The next step depends on whether $n$ is odd or even. If $n$ is odd then it turns out that even though the two forms are not isomorphic, the unitary groups are (this can be easily seen -- scaling the form by an element of $K^\times$ can change the isomorphism class of the form but clearly doesn't change the corresponding unitary group). But you are interested in the case $n$ even, and in this case it turns out we get two unitary groups, one quasi-split and one not quasi-split. In particular we see that it is easy to build a non-quasi-split unitary group over $K$ even if $L/K$ is unramified, and it is easy to build a quasi-split unitary group over $K$ even if $L/K$ is ramified -- we just need to get the determinants right. Moreover, we can do all these things over $E/F$ as well, and this is why life is not as simple as you think.
To understand things better and to see what is true, we next need to understand when our local unitary group is quasi-split. You have some global Hermitian form giving rise to a global Hermitian matrix whose determinant is $d\in E$, and what we know so far is that if $v$ is a finite place of $F$ which is not split, and $w$ the unique place of $E$ above $v$, then whether or not $U$ is quasi-split at $v$ depends only on what the image of $d$ is in $F_v^\times/N_{E_w/F_v}(E_w^\times)$. So to see exactly what is going on, I need to tell you which element of $F_v^\times/N_{E_w/F_v}(E_w^\times)$ corresponds to the quasi-split case, and then we also need to check (for our own sanity) that in the global situation $d$ will give us a quasi-split local unitary group for all but finitely many $v$.

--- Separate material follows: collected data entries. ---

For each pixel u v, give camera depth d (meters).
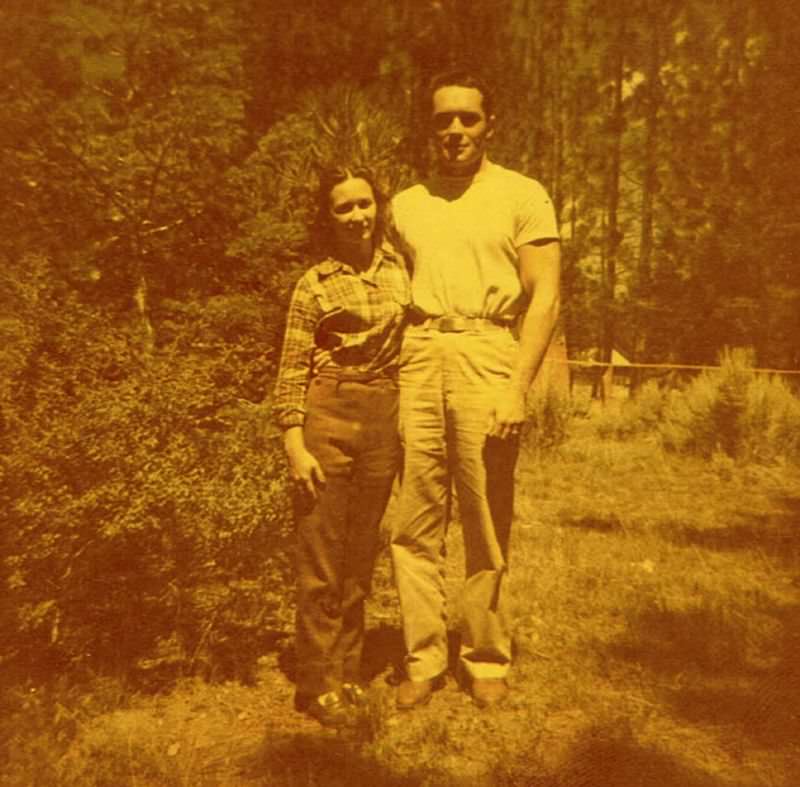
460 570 5.44
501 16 7.70
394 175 4.71
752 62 18.33
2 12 4.58
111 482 3.54
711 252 18.36
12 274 3.91
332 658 3.49
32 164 4.61
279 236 4.63
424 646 3.61
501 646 3.65
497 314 3.47
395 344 3.47
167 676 3.81
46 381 3.70
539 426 10.09
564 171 17.61
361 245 3.42
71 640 3.80
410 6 6.39
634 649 4.12
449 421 3.50
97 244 4.76
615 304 18.72
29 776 3.00
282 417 3.40
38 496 3.49
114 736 3.30
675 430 10.31
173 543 3.71
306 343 3.40
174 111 4.66
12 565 3.60
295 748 3.22
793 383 13.92
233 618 4.09
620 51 17.33
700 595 4.96
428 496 3.56
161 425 3.69
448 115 3.41
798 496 8.06
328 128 4.79
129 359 3.86
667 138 18.44
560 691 3.67
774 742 3.29
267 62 5.86
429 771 3.05
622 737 3.24
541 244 3.44
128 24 4.71
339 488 3.43
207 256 4.95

Now here's the bad news. It turns out that the story locally (if I worked it out correctly) is the following. We can write $L=K(\sqrt{k})$ for some $k\in K$, and if my calculations are correct, the element of $K^\times/N_{L/K}(L^\times)$ corresponding to the quasi-split unitary group is $k^m$, where $n=2m$. This is because (if I got it right) if we let our Hermitian form be anti-diagonal with entries $+\sqrt{k},-\sqrt{k},+\sqrt{k},\ldots$ (this is Hermitian if I got it right) then this form gives us a quasi-split unitary group because the upper triangular matrices are a Borel. In particular, the naive guess that the quasi-split group corresponds to the identity element of $K^\times/N_{L/K}(L^\times)$ is not always true. The norm of the element $\sqrt{k}\in L$ is $-k$, so it seems to me that the element of $K^\times/N_{L/K}(L^\times)$ corresponding to the quasi-split unitary group is $(-1)^m$, which of course is the identity element iff $(-1)^m$ is the norm of an element of $L$. This happens if $m$ is even or if $L/K$ is unramified (because then any unit is a norm) but not in general.

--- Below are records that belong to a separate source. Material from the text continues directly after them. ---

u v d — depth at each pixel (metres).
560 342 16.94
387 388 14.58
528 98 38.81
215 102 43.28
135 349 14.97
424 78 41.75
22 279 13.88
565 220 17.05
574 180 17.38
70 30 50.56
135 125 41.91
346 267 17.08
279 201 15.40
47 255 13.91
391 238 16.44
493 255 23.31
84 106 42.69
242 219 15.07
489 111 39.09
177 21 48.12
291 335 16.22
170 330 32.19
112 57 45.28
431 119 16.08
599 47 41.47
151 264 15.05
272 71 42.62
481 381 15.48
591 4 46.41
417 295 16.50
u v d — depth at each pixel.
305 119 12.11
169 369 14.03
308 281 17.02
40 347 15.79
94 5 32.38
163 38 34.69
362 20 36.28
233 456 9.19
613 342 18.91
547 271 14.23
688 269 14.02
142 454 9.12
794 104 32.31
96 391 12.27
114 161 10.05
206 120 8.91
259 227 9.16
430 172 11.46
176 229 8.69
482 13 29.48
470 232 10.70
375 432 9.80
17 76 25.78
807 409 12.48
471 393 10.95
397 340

However, going back to the global situation, we have a global determinant $d\in F^\times$ and at all but finitely many places $d$ will be a local unit, and at all but finitely many places $E_w/F_v$ will be unramified, so it is true that the global unitary group is quasi-split at all but finitely many local places.

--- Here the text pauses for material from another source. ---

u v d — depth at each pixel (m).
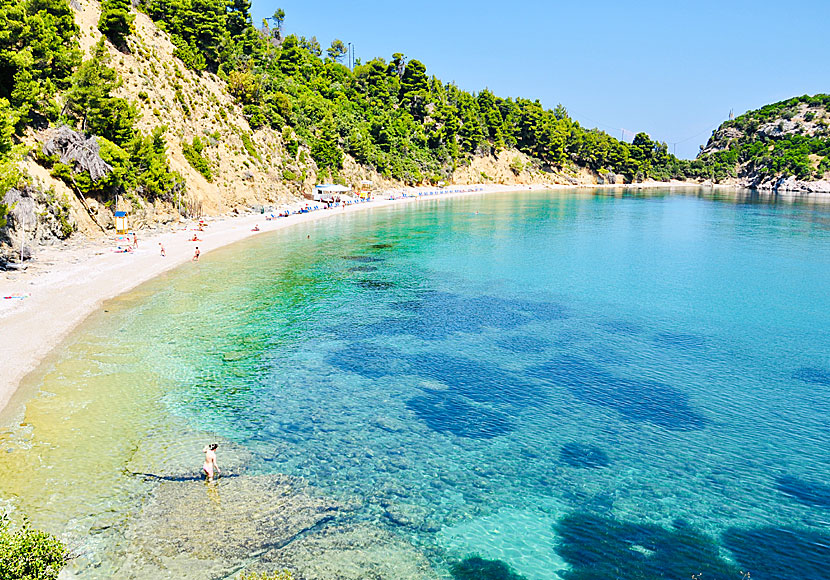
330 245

In general then, to figure out which places your unitary group is not quasi-split you need to figure out what the determinant $d$ of a corresponding Hermitian form is, and then for each place of $F$ which is either ramified in $E$ or for which this determinant is not a unit (there are only finitely many of these), you need to figure out whether $(-1)^md$ is a local norm or not; the places for which this number is not a local norm are the places where the unitary group is ramified.